Algeria’s ailing leader Abdelaziz Bouteflika submitted his resignation with immediate effect, state media said Tuesday, ceding power in the face of massive street protests after two decades at the helm.
Car horns sounded on the streets before crowds of flag-waving people emerged from their homes and converged in the centre of the capital Algiers to celebrate.
Bouteflika “officially advised the Constitutional Council of the end of his term of office as President of the Republic”, state television reported.
“I have the honor to formally notify you of my decision to terminate my term of office as President of the Republic from today, Tuesday,” state news agency APS quoted his resignation letter as saying.
“This decision which I take in my soul and conscience is destined to contribute to the appeasement of the hearts and minds of my compatriots, to allow them to take Algeria towards a better future to which they legitimately aspire,” it added.
Footage showed Bouteflika, dressed in a beige gandoura (North African tunic) and sitting in his wheelchair, handing his resignation letter to the head of the Constitutional Council, Tayeb Belaiz.
Street celebrations
Long accused of clinging to power, the veteran leader faced mounting pressure to step down after his decision to seek a fifth term despite rarely being seen in public since suffering a stroke in 2013.
The 82-year-old said last month he would pull out of the bid for another term, and on Monday his office said he would resign before his mandate expires at the end of the month.

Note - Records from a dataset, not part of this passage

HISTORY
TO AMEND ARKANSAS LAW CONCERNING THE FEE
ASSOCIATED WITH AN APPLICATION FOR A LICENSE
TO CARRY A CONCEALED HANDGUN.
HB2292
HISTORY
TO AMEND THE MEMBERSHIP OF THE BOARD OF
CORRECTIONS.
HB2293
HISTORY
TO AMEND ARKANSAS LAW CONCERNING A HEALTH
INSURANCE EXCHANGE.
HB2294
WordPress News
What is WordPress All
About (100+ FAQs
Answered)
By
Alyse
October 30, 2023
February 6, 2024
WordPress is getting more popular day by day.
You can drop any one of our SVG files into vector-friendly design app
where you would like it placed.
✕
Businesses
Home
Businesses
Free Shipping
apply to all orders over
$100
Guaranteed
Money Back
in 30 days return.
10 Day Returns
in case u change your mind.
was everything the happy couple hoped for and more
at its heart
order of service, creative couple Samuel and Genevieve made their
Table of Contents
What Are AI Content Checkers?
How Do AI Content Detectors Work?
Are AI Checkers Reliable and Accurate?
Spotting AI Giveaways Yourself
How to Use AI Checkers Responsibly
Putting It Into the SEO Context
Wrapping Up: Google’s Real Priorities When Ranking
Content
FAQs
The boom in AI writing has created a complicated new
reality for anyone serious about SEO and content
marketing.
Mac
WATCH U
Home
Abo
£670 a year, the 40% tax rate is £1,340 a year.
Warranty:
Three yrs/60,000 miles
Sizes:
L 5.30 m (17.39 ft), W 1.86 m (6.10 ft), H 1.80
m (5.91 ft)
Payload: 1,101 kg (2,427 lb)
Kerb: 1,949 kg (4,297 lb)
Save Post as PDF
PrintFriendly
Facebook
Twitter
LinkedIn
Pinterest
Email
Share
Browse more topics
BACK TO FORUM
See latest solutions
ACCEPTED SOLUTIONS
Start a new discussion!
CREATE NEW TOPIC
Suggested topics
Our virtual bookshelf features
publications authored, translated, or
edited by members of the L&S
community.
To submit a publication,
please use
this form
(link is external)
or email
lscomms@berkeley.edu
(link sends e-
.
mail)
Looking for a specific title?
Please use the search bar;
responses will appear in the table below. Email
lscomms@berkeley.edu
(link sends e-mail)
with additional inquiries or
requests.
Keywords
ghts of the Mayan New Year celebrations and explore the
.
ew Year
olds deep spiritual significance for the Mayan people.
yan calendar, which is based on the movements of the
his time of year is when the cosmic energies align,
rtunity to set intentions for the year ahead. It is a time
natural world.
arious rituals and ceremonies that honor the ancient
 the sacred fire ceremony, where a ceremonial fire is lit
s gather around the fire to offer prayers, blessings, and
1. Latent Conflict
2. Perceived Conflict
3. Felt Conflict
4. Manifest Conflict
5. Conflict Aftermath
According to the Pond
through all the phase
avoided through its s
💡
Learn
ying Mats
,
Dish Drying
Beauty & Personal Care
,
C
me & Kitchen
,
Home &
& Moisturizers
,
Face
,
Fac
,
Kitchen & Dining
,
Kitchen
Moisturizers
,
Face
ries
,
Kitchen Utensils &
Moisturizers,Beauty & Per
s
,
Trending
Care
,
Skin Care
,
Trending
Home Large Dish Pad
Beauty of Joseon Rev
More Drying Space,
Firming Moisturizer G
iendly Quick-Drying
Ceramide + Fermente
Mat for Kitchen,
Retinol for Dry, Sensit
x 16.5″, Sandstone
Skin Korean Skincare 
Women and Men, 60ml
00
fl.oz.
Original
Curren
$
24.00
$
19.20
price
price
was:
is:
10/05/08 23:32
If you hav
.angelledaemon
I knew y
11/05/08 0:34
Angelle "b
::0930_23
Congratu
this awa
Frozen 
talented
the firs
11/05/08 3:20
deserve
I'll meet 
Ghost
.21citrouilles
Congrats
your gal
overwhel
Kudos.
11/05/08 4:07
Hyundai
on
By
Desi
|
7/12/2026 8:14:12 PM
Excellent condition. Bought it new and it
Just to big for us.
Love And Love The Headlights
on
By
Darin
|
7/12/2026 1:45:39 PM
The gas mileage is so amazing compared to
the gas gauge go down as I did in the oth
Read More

The moves failed to satisfy protesters who feared a ploy to extend his rule and the armed forces chief called for him to leave power.
The announcement of his resignation sparked jubilation in the capital.
Youths cheered and waved the Algerian national flag at Grande Post square, the epicenter of the protest against his rule in downtown Algiers, an AFP cameraman reported from the scene.
The United States said the future of Algeria was now up to its people.
“Questions about how to navigate this transition in Algeria, that is for the Algerian people to decide,” State Department spokesman Robert Palladino told reporters.
French Foreign Minister Jean-Yves Le Drian said Bouteflika’s decision to step down marked the turning of “an important page in the history of Algeria”.
“We are confident in the ability of all Algerians to continue this democratic transition in the same spirit of calm and responsibility” that has prevailed in recent weeks, Le Drian added in a statement.
Algeria’s constitution says that once the president officially resigns the speaker of the upper house of parliament, 77-year-old Abdelkader Bensalah, acts as interim leader for up to 90 days during which a presidential election must be organized.
The resignation came shortly after the military demanded impeachment proceedings be launched against Bouteflika, responding to Monday’s announcement that the president would resign by the end of his term on April 28.
Armed forces chief Ahmed Gaid Salah had called for “the immediate application of the constitutional procedure for removing the head of state from power”, in a defense ministry statement after a meeting of top brass.
Without naming anyone, Gaid Salah criticized “the stubbornness, the procrastination and the deviousness of certain individuals who are trying to make the crisis last and make it more complex with the only concern being their narrow personal interests”.
He said the army’s “sole ambition” was to “protect the people from a handful of (other) people who have unduly taken over the wealth of the Algerian people”.
A long-time Bouteflika ally, the general last week called on the president to resign or be declared unfit to rule, becoming one of the first of his faithful supporters to abandon him.
Rumors swirl
As rumors have swirled of frantic behind-the-scenes maneuvering, prosecutors on Monday announced they had banned corruption suspects from leaving Algeria after launching graft probes against unnamed individuals.
The authorities did not say who was being targeted by probes into corruption and illegal money transfers abroad, but they followed the arrest of the president’s key backer, businessman tycoon Ali Haddad.
Haddad, who Forbes magazine describes as one of Algeria’s wealthiest entrepreneurs, was detained at the weekend at a border post with neighboring Tunisia.
Bouteflika had named a new government on Sunday, made up mainly of technocrats under recently appointed premier Noureddine Bedoui.
The administration — supposed to steer the country towards transition — included General Gaid Salah remaining in his position as deputy defense minister.
Among the other key Bouteflika backers is his younger brother and special adviser Said, who was frequently cited in the past as a likely successor to the president.
Discreet and rarely seen in public, Said Bouteflika has exerted increasing influence behind the scenes as his brother’s health worsened, but the president’s resignation could take away much of his power.